→ Required actions:
1. Reproduce the part of the article on Lilly Singh starting with "Lilly Singh’s Next" and going on through "position on screen.", word for word.
2. Transcribe every line of the listing below exactly, in its original order.

Lilly Singh’s Next Act: Finding Joy, Telling Your Story and Talking to Muppets

UPDATED: August 21, 2024
PUBLISHED: June 4, 2024

The last year has been one of firsts for Lilly Singh. For one, her debut feature film Doin’ It premiered at South by Southwest [SXSW]. For another, she and her mom finally had the sex talk.

In Doin’ It, which she co-wrote with Neel Patel and Sara Zandieh, Singh stars as Maya, a 30-something, Indian-American virgin who gets a job teaching high school sex ed. Great premise! But not the most comfortable one to discuss with, for example, your Indian immigrant mother, someone who never gave you “the talk” and who you realize you might need to hop on a call with after you submit a script that’ll have you in a, um, compromising position on screen.

So when she asked her mom if she was going to be OK with it, she was surprised by the response she got.

“She said the sweetest words to me, she said—I’ve never heard my mom be so evolved—she said, ‘Are you OK with it?’ And I went, ‘I am.’ She goes, ‘Then I think it’s fine,’” Singh laughs. “And my mom actually helped me with some of the movie on set. She’s making sex jokes, and I’m like, ‘What’s happening? We’ve opened up the matrix!’”

If you’re not among the 14.4 million subscribers who followed Singh’s early career on YouTube (where her parents’ strictness was a fairly common theme), maybe you know her from her NBC late-night show, A Little Late with Lilly Singh, or from The Muppets Mayhem on Disney+ (she was the human).

[Recorded data]

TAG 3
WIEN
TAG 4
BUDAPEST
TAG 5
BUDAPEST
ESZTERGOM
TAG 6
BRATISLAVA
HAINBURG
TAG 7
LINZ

→ Task-by-task results:
1.
Lilly Singh’s Next Act: Finding Joy, Telling Your Story and Talking to Muppets

UPDATED: August 21, 2024
PUBLISHED: June 4, 2024

The last year has been one of firsts for Lilly Singh. For one, her debut feature film Doin’ It premiered at South by Southwest [SXSW]. For another, she and her mom finally had the sex talk.

In Doin’ It, which she co-wrote with Neel Patel and Sara Zandieh, Singh stars as Maya, a 30-something, Indian-American virgin who gets a job teaching high school sex ed. Great premise! But not the most comfortable one to discuss with, for example, your Indian immigrant mother, someone who never gave you “the talk” and who you realize you might need to hop on a call with after you submit a script that’ll have you in a, um, compromising position on screen.

2.
TAG 3
WIEN
TAG 4
BUDAPEST
TAG 5
BUDAPEST
ESZTERGOM
TAG 6
BRATISLAVA
HAINBURG
TAG 7
LINZ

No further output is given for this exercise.